• GIVEN DATA
Content starts
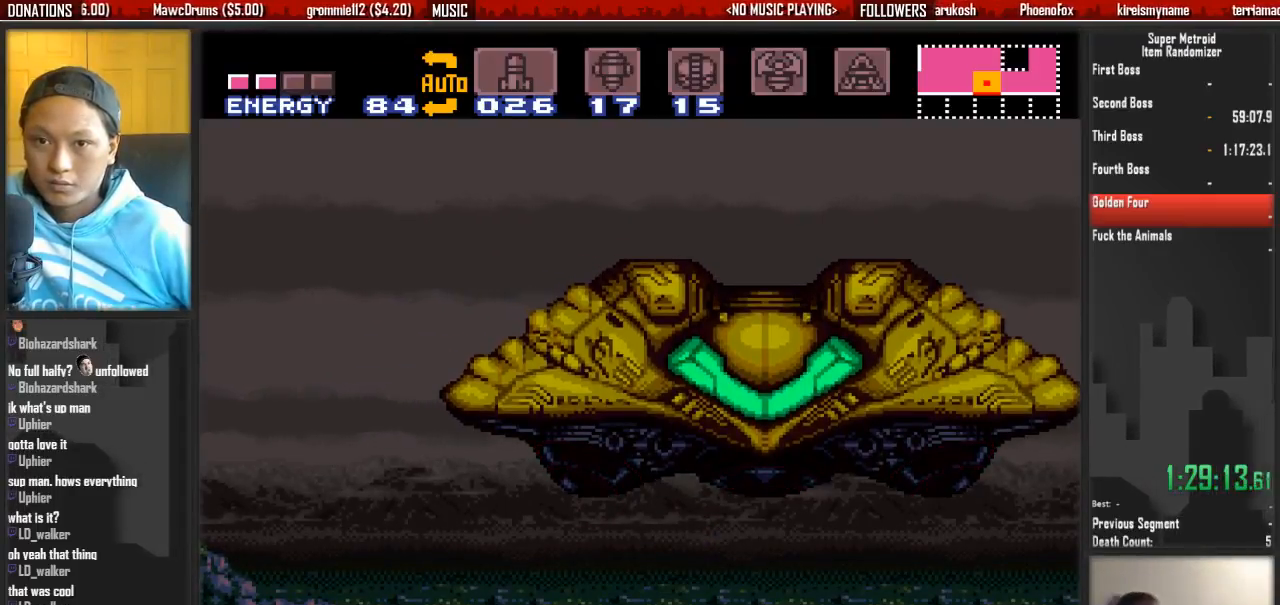
{"buttons": ["A"], "events": [[150, "A", "up"], [233, "A", "down"], [300, "A", "up"], [467, "A", "down"]]}
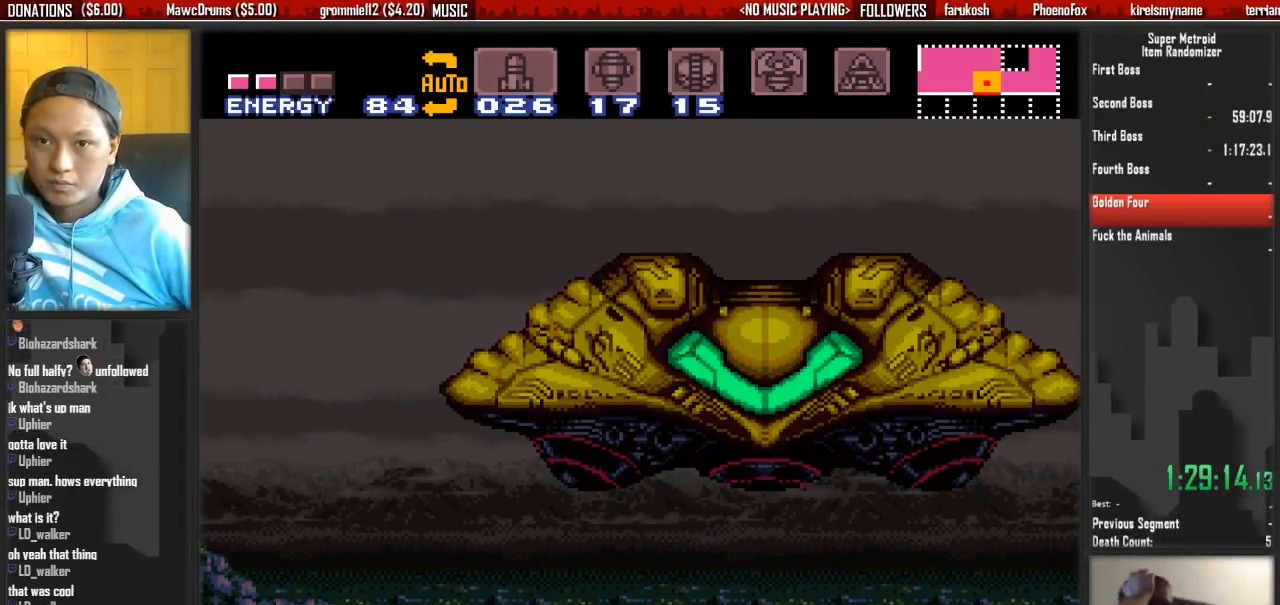
{"buttons": [], "events": [[117, "A", "up"], [200, "A", "down"], [350, "A", "up"]]}
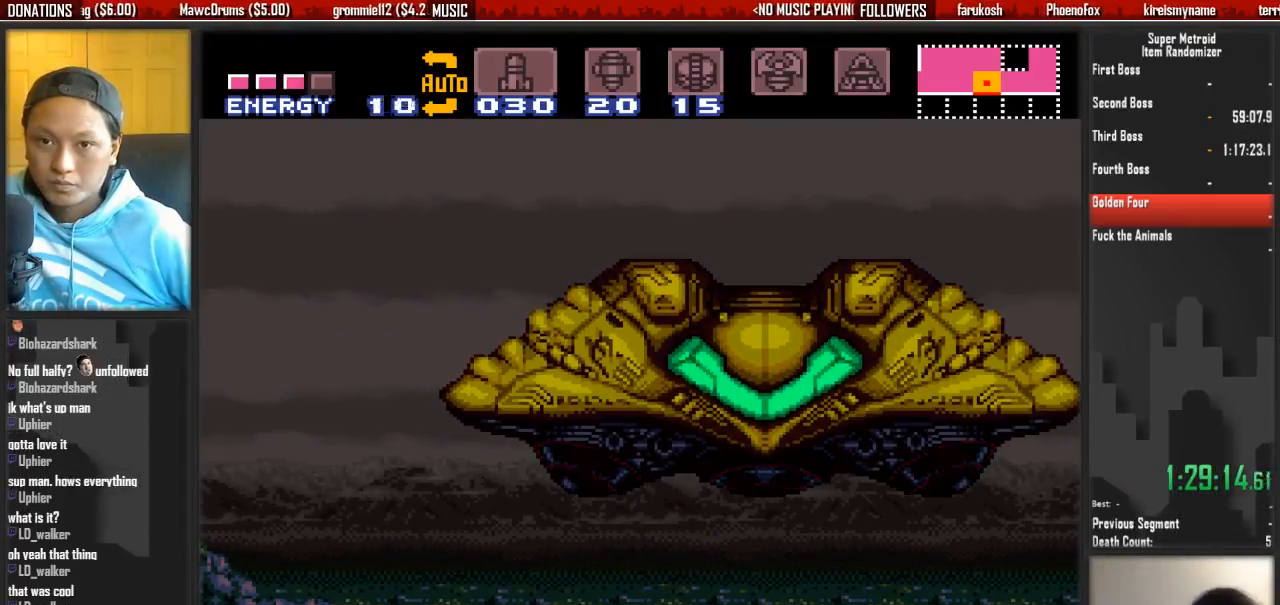
{"buttons": ["A"], "events": [[17, "A", "down"], [83, "A", "up"], [167, "A", "down"], [317, "A", "up"], [400, "A", "down"]]}
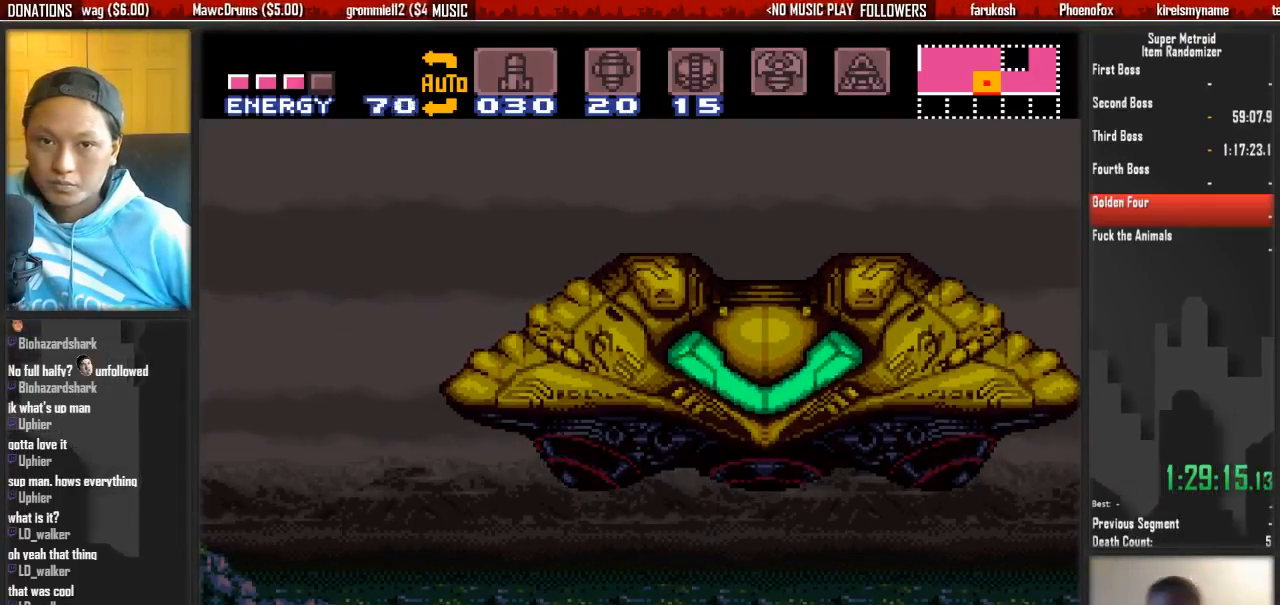
{"buttons": [], "events": [[50, "A", "up"], [133, "A", "down"], [217, "A", "up"], [300, "A", "down"], [450, "A", "up"]]}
Content ends
• EXERCISE BRIEF
An unchanged copy of the listing, with no pictures, should be returned.

• RESULT FOR THIS TASK
{"buttons": ["A"], "events": [[150, "A", "up"], [233, "A", "down"], [300, "A", "up"], [467, "A", "down"]]}
{"buttons": [], "events": [[117, "A", "up"], [200, "A", "down"], [350, "A", "up"]]}
{"buttons": ["A"], "events": [[17, "A", "down"], [83, "A", "up"], [167, "A", "down"], [317, "A", "up"], [400, "A", "down"]]}
{"buttons": [], "events": [[50, "A", "up"], [133, "A", "down"], [217, "A", "up"], [300, "A", "down"], [450, "A", "up"]]}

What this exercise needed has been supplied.